After reading the listing below, copy it out exactly.
══ Source data ══
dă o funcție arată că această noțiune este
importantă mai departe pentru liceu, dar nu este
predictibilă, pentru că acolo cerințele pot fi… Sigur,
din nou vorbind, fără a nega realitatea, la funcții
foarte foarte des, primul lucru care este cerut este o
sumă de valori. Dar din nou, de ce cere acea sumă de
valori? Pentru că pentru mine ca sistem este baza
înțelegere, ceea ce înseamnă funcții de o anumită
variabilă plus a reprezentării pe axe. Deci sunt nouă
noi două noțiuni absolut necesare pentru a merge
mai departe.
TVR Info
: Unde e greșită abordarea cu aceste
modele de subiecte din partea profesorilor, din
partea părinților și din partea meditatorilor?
═══
- Exercise response:
dă o funcție arată că această noțiune este
importantă mai departe pentru liceu, dar nu este
predictibilă, pentru că acolo cerințele pot fi… Sigur,
din nou vorbind, fără a nega realitatea, la funcții
foarte foarte des, primul lucru care este cerut este o
sumă de valori. Dar din nou, de ce cere acea sumă de
valori? Pentru că pentru mine ca sistem este baza
înțelegere, ceea ce înseamnă funcții de o anumită
variabilă plus a reprezentării pe axe. Deci sunt nouă
noi două noțiuni absolut necesare pentru a merge
mai departe.
TVR Info
: Unde e greșită abordarea cu aceste
modele de subiecte din partea profesorilor, din
partea părinților și din partea meditatorilor?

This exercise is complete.